> **Instrução de trabalho A**: Em que cidade foi escrito o primeiro livro mencionado no trecho sobre a escrita?
> **Instrução de trabalho B**: Dê seguimento ao trecho sobre a escrita a partir do ponto em que ele termina.

> **Trecho selecionado**:
● ● ●

Escrever é também não falar. É calar-se. É uivar sem ruídos.”

Marguerite Duras

Eu tive a imensa felicidade de escrever meu primeiro livro/tese de doutorado, Literatura e Matemática, em Paris. E a partir daí fiquei muito mal acostumado, assim como Hemingway: “If you are lucky enough to have lived in Paris as a young man, then wherever you go for the rest of your life, it stays with you, for Paris is a moveable feast”. Mesmo em meio a muita festa, muitos amigos, muitos amores, consegui (acho, ou invento) ser bastante produtivo e realizar um trabalho razoável. E pensei ingenuamente que o processo de escrita consistisse sempre num ato prazeroso, divertido e gratificante. Uma “festa ambulante” em cada página e letra criada. Não poderia estar mais enganado. (Como a ignorância é uma benção!).

● ● ●

> **Os dados**:
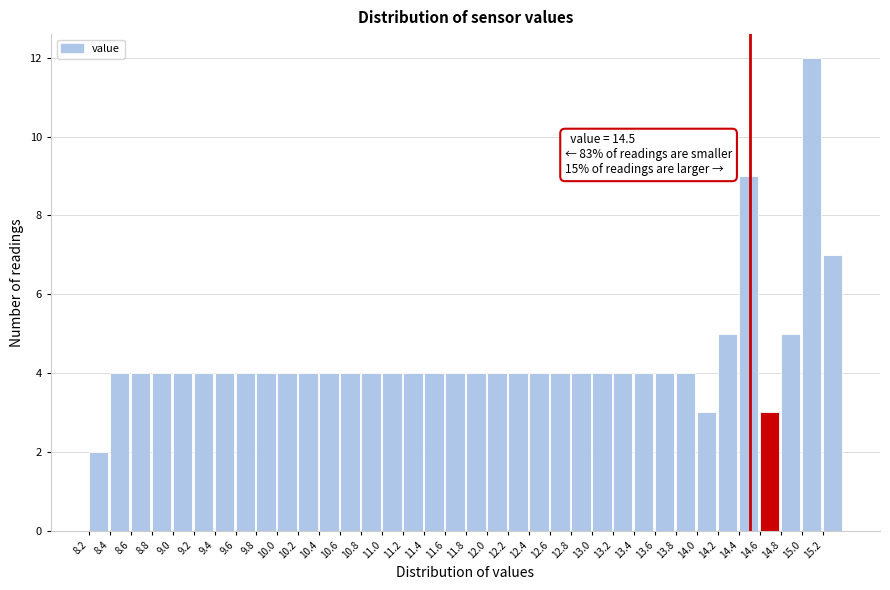

Which range on the x-axis has the tallest bar?

15.0 to 15.2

● ● ●

> **Resposta escrita A**: Em Paris.

> **Resposta escrita B**:
Logo em seguida, ainda exaltante e ingênuo, escrevi o Antiterapias, e transformei a minha própria vida em literatura (ou será que foi a literatura que passou a ser a essência da minha vida?). Escrevi com afinco, dedicação e amor o meu primeiro romance, em meio à confusão festiva da minha vida cotidiana: família, amigos, desencontros, angústias, incertezas. Estava imaginando um projeto literário e tentava vislumbrar as veredas por onde gostaria, ou conseguiria, caminhar. Sofri, chorei, fui premiado, e me encantei definitivamente com esse mundo mágico e quase inconcebível.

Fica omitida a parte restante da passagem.